What you need to do
Copy out again, unchanged, the listing below from the line that has "All courses are" through the line that has "Resideo will make".

Records for this exercise
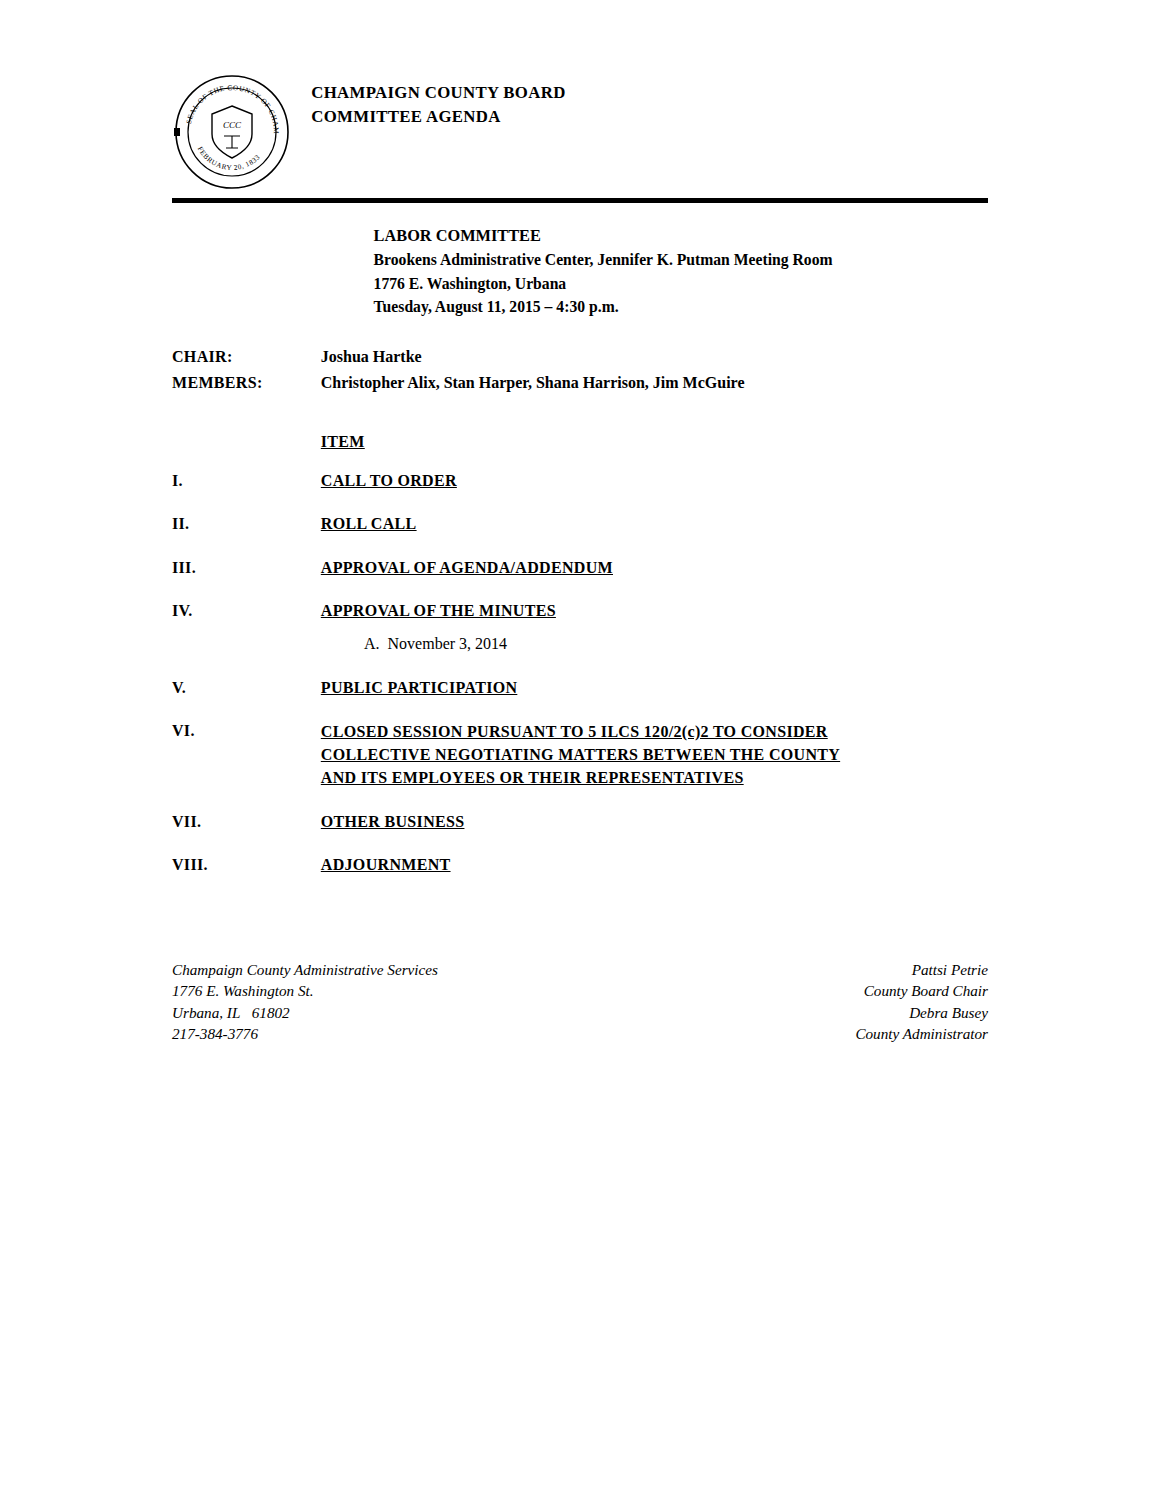SEAL OF THE COUNTY OF CHAMPAIGN, ILLINOIS FEBRUARY 20, 1833 CCC
CHAMPAIGN COUNTY BOARD
COMMITTEE AGENDA
LABOR COMMITTEE
Brookens Administrative Center, Jennifer K. Putman Meeting Room
1776 E. Washington, Urbana
Tuesday, August 11, 2015 – 4:30 p.m.
| CHAIR: | Joshua Hartke |
| MEMBERS: | Christopher Alix, Stan Harper, Shana Harrison, Jim McGuire |
ITEM
I.
CALL TO ORDER
II.
ROLL CALL
III.
APPROVAL OF AGENDA/ADDENDUM
IV.
APPROVAL OF THE MINUTES
A. November 3, 2014
V.
PUBLIC PARTICIPATION
VI.
CLOSED SESSION PURSUANT TO 5 ILCS 120/2(c)2 TO CONSIDER
COLLECTIVE NEGOTIATING MATTERS BETWEEN THE COUNTY
AND ITS EMPLOYEES OR THEIR REPRESENTATIVES
VII.
OTHER BUSINESS
VIII.
ADJOURNMENT
Champaign County Administrative Services
1776 E. Washington St.
Urbana, IL 61802
217-384-3776
Pattsi Petrie
County Board Chair
Debra Busey
County Administrator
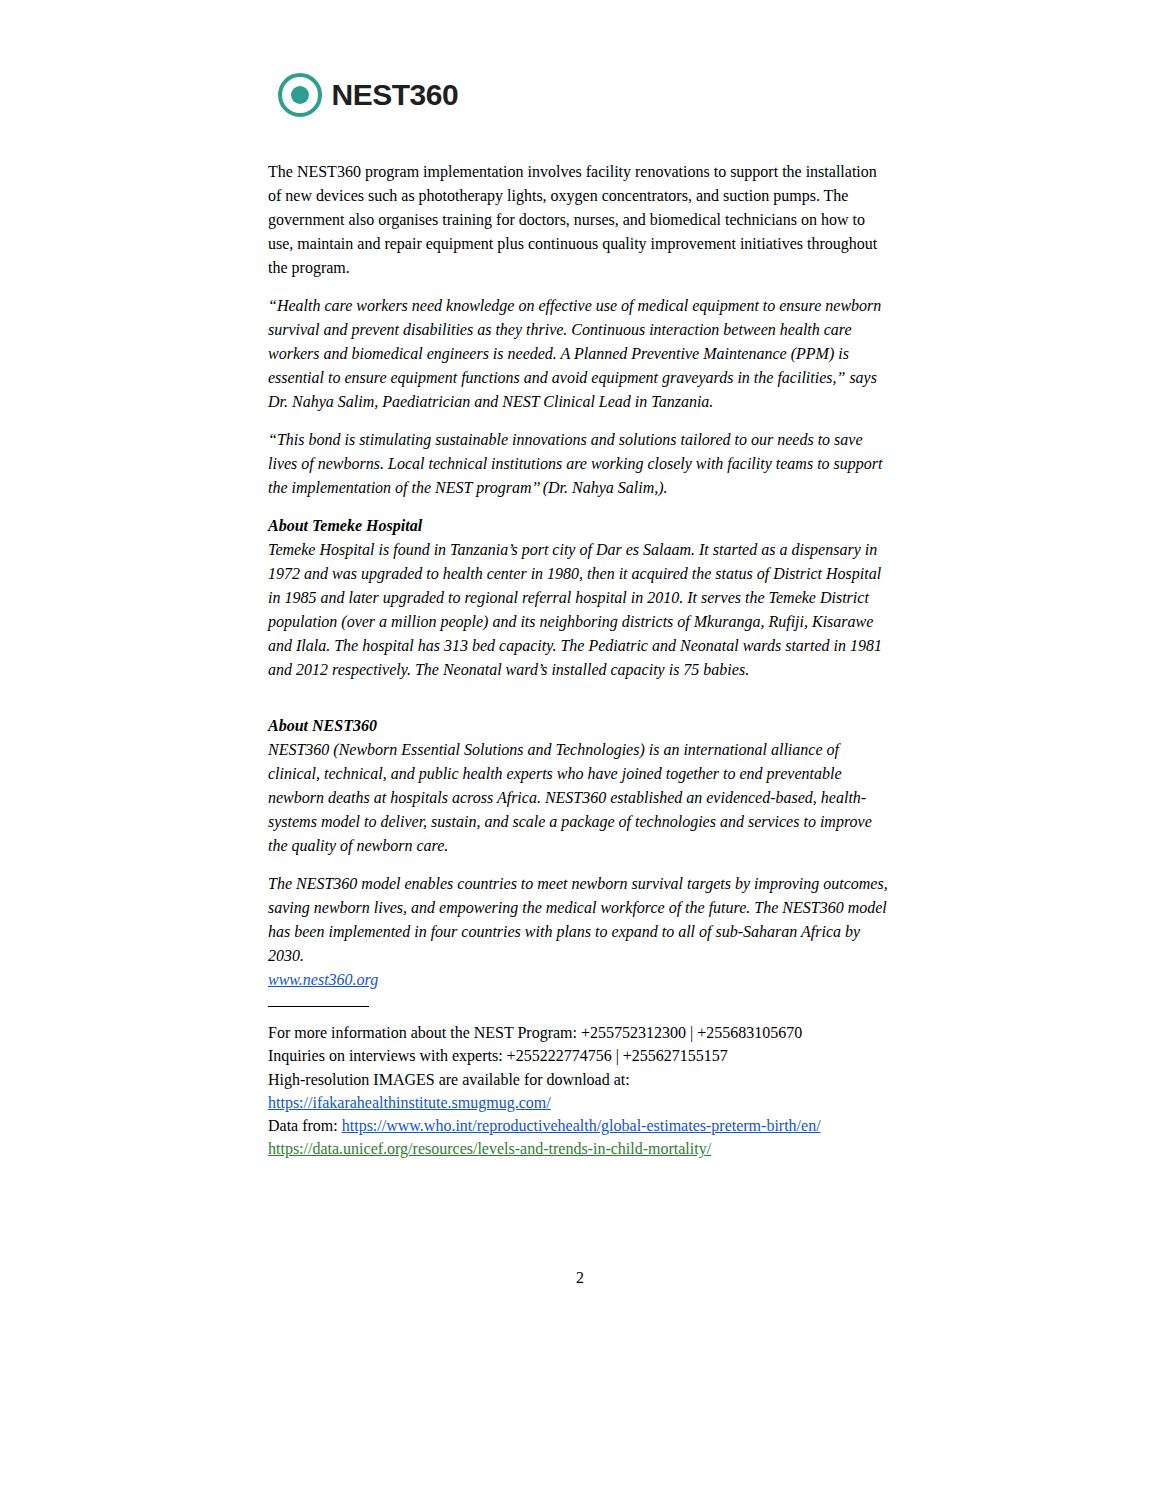NEST360
The NEST360 program implementation involves facility renovations to support the installation of new devices such as phototherapy lights, oxygen concentrators, and suction pumps. The government also organises training for doctors, nurses, and biomedical technicians on how to use, maintain and repair equipment plus continuous quality improvement initiatives throughout the program.
“Health care workers need knowledge on effective use of medical equipment to ensure newborn survival and prevent disabilities as they thrive. Continuous interaction between health care workers and biomedical engineers is needed. A Planned Preventive Maintenance (PPM) is essential to ensure equipment functions and avoid equipment graveyards in the facilities,” says Dr. Nahya Salim, Paediatrician and NEST Clinical Lead in Tanzania.
“This bond is stimulating sustainable innovations and solutions tailored to our needs to save lives of newborns. Local technical institutions are working closely with facility teams to support the implementation of the NEST program’’ (Dr. Nahya Salim,).
About Temeke Hospital
Temeke Hospital is found in Tanzania’s port city of Dar es Salaam. It started as a dispensary in 1972 and was upgraded to health center in 1980, then it acquired the status of District Hospital in 1985 and later upgraded to regional referral hospital in 2010. It serves the Temeke District population (over a million people) and its neighboring districts of Mkuranga, Rufiji, Kisarawe and Ilala. The hospital has 313 bed capacity. The Pediatric and Neonatal wards started in 1981 and 2012 respectively. The Neonatal ward’s installed capacity is 75 babies.
About NEST360
NEST360 (Newborn Essential Solutions and Technologies) is an international alliance of clinical, technical, and public health experts who have joined together to end preventable newborn deaths at hospitals across Africa. NEST360 established an evidenced-based, health-systems model to deliver, sustain, and scale a package of technologies and services to improve the quality of newborn care.
The NEST360 model enables countries to meet newborn survival targets by improving outcomes, saving newborn lives, and empowering the medical workforce of the future. The NEST360 model has been implemented in four countries with plans to expand to all of sub-Saharan Africa by 2030.
www.nest360.org
For more information about the NEST Program: +255752312300 | +255683105670
Inquiries on interviews with experts: +255222774756 | +255627155157
High-resolution IMAGES are available for download at: https://ifakarahealthinstitute.smugmug.com/
Data from: https://www.who.int/reproductivehealth/global-estimates-preterm-birth/en/
https://data.unicef.org/resources/levels-and-trends-in-child-mortality/
2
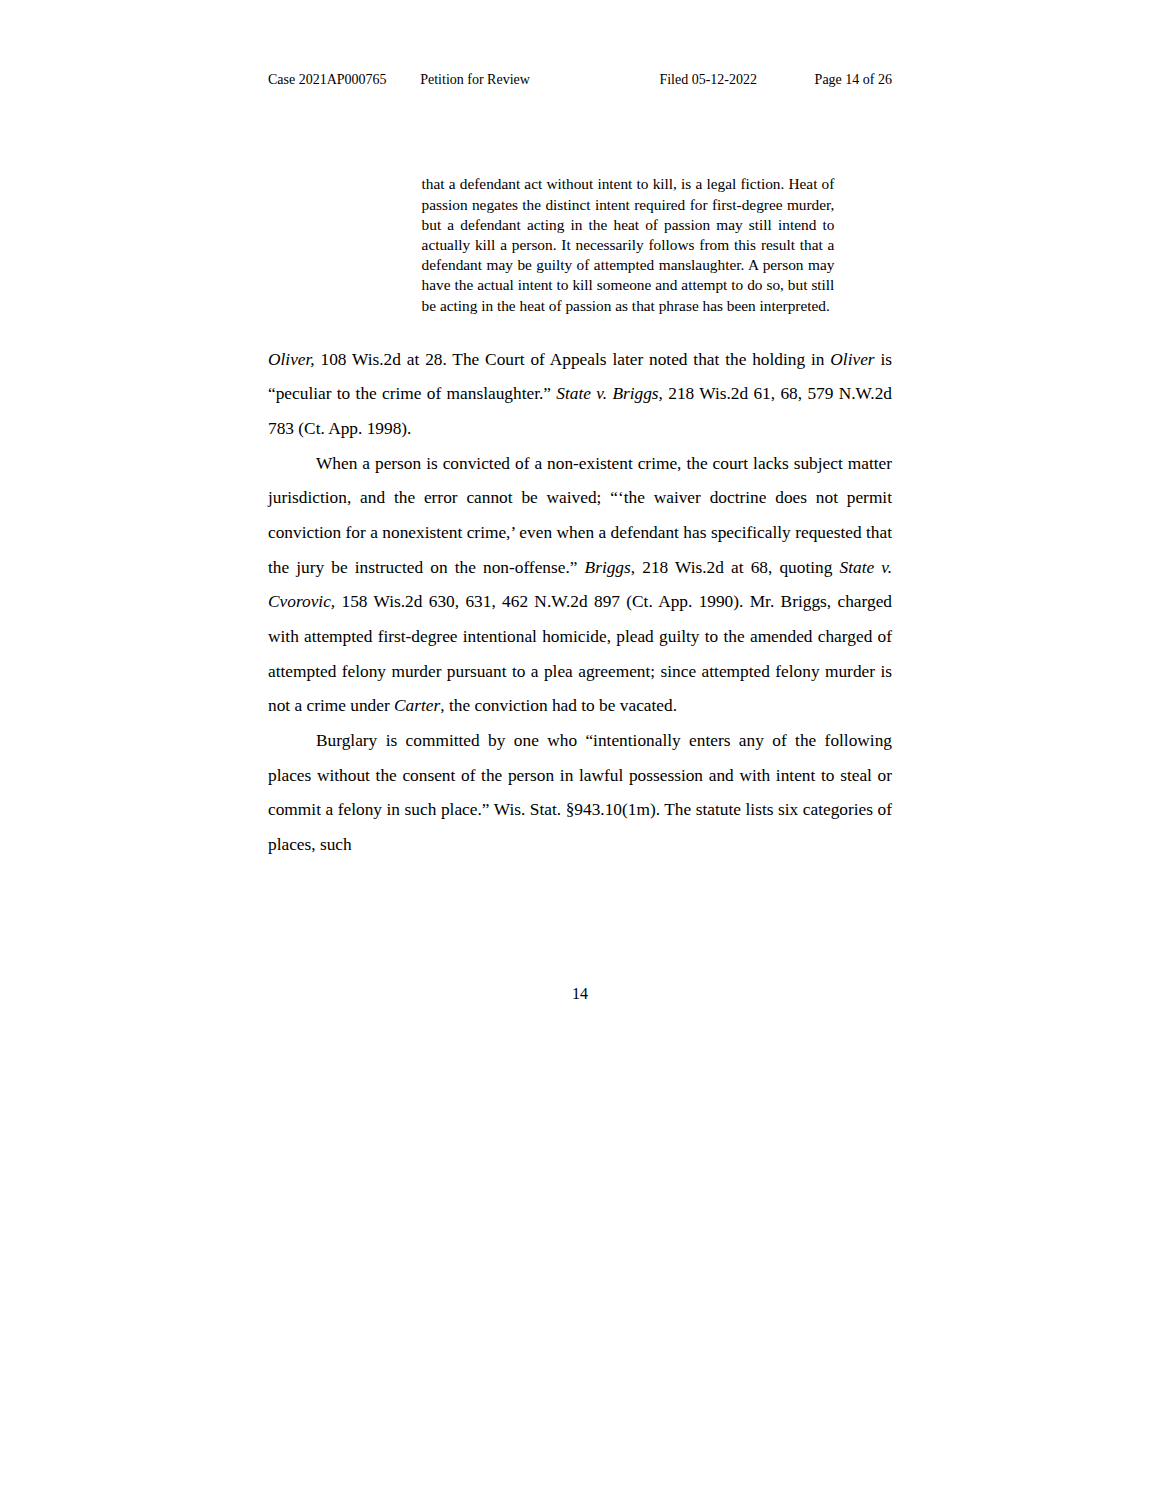Case 2021AP000765 Petition for Review Filed 05-12-2022 Page 14 of 26
that a defendant act without intent to kill, is a legal fiction. Heat of passion negates the distinct intent required for first-degree murder, but a defendant acting in the heat of passion may still intend to actually kill a person. It necessarily follows from this result that a defendant may be guilty of attempted manslaughter. A person may have the actual intent to kill someone and attempt to do so, but still be acting in the heat of passion as that phrase has been interpreted.
Oliver, 108 Wis.2d at 28. The Court of Appeals later noted that the holding in Oliver is “peculiar to the crime of manslaughter.” State v. Briggs, 218 Wis.2d 61, 68, 579 N.W.2d 783 (Ct. App. 1998).
When a person is convicted of a non-existent crime, the court lacks subject matter jurisdiction, and the error cannot be waived; “‘the waiver doctrine does not permit conviction for a nonexistent crime,’ even when a defendant has specifically requested that the jury be instructed on the non-offense.” Briggs, 218 Wis.2d at 68, quoting State v. Cvorovic, 158 Wis.2d 630, 631, 462 N.W.2d 897 (Ct. App. 1990). Mr. Briggs, charged with attempted first-degree intentional homicide, plead guilty to the amended charged of attempted felony murder pursuant to a plea agreement; since attempted felony murder is not a crime under Carter, the conviction had to be vacated.
Burglary is committed by one who “intentionally enters any of the following places without the consent of the person in lawful possession and with intent to steal or commit a felony in such place.” Wis. Stat. §943.10(1m). The statute lists six categories of places, such
14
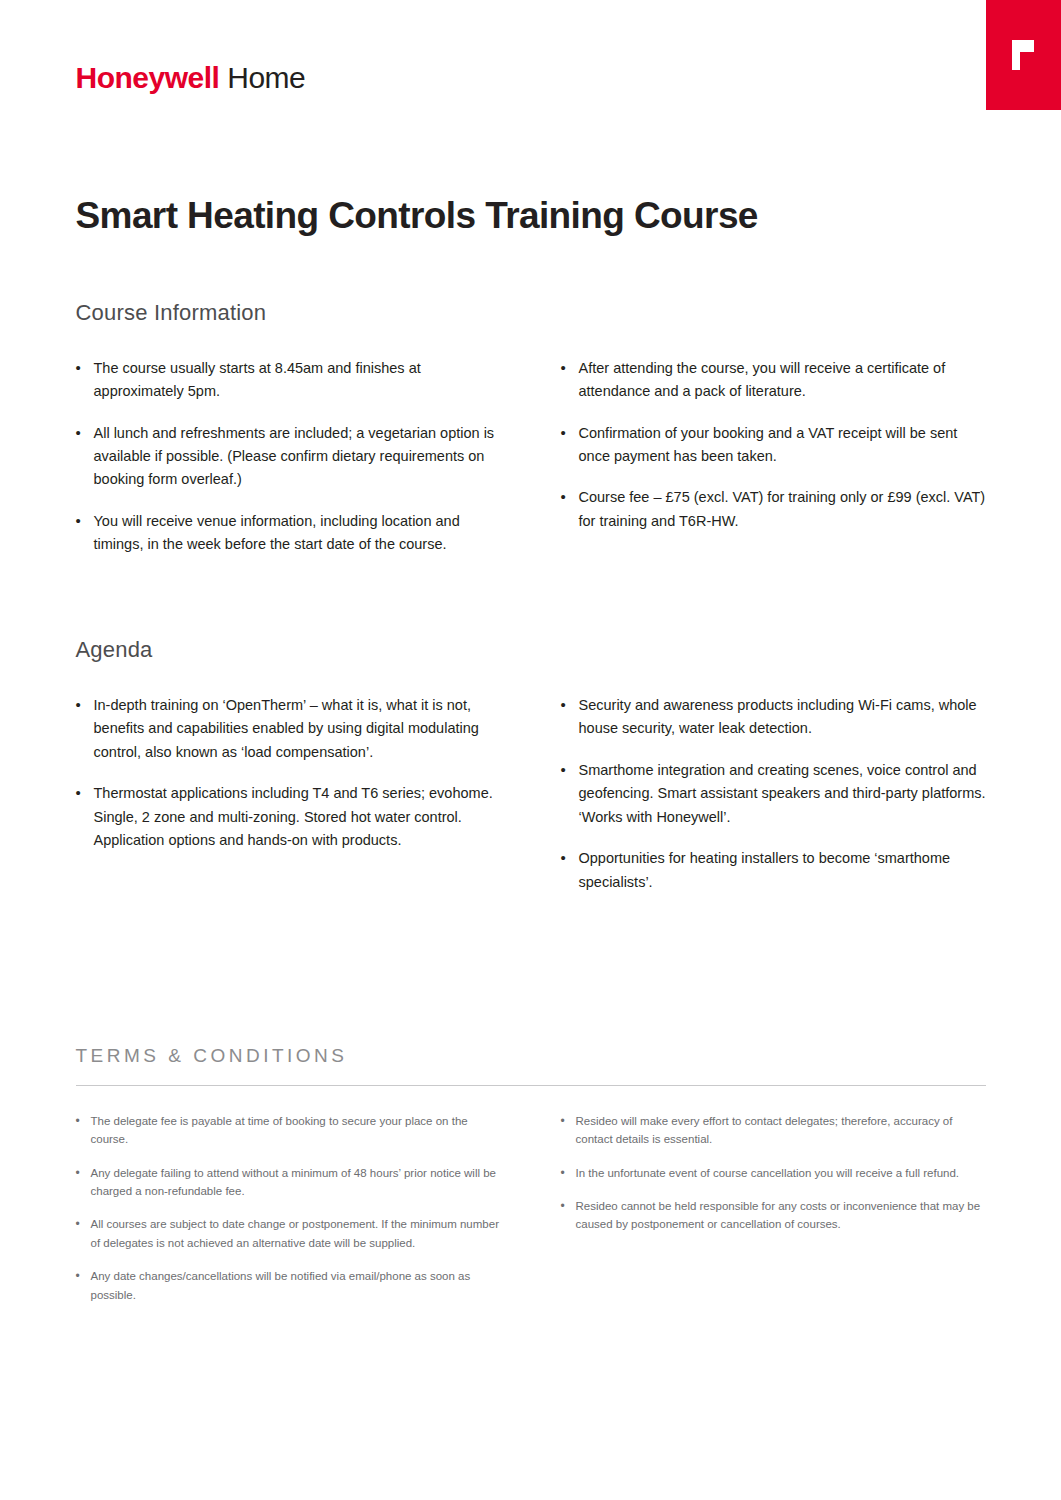Honeywell Home
Smart Heating Controls Training Course
Course Information
The course usually starts at 8.45am and finishes at approximately 5pm.
All lunch and refreshments are included; a vegetarian option is available if possible. (Please confirm dietary requirements on booking form overleaf.)
You will receive venue information, including location and timings, in the week before the start date of the course.
After attending the course, you will receive a certificate of attendance and a pack of literature.
Confirmation of your booking and a VAT receipt will be sent once payment has been taken.
Course fee – £75 (excl. VAT) for training only or £99 (excl. VAT) for training and T6R-HW.
Agenda
In-depth training on ‘OpenTherm’ – what it is, what it is not, benefits and capabilities enabled by using digital modulating control, also known as ‘load compensation’.
Thermostat applications including T4 and T6 series; evohome. Single, 2 zone and multi-zoning. Stored hot water control. Application options and hands-on with products.
Security and awareness products including Wi-Fi cams, whole house security, water leak detection.
Smarthome integration and creating scenes, voice control and geofencing. Smart assistant speakers and third-party platforms. ‘Works with Honeywell’.
Opportunities for heating installers to become ‘smarthome specialists’.
TERMS & CONDITIONS
The delegate fee is payable at time of booking to secure your place on the course.
Any delegate failing to attend without a minimum of 48 hours’ prior notice will be charged a non-refundable fee.
All courses are subject to date change or postponement. If the minimum number of delegates is not achieved an alternative date will be supplied.
Any date changes/cancellations will be notified via email/phone as soon as possible.
Resideo will make every effort to contact delegates; therefore, accuracy of contact details is essential.
In the unfortunate event of course cancellation you will receive a full refund.
Resideo cannot be held responsible for any costs or inconvenience that may be caused by postponement or cancellation of courses.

Response to the task
All courses are subject to date change or postponement. If the minimum number of delegates is not achieved an alternative date will be supplied.
Any date changes/cancellations will be notified via email/phone as soon as possible.
Resideo will make every effort to contact delegates; therefore, accuracy of contact details is essential.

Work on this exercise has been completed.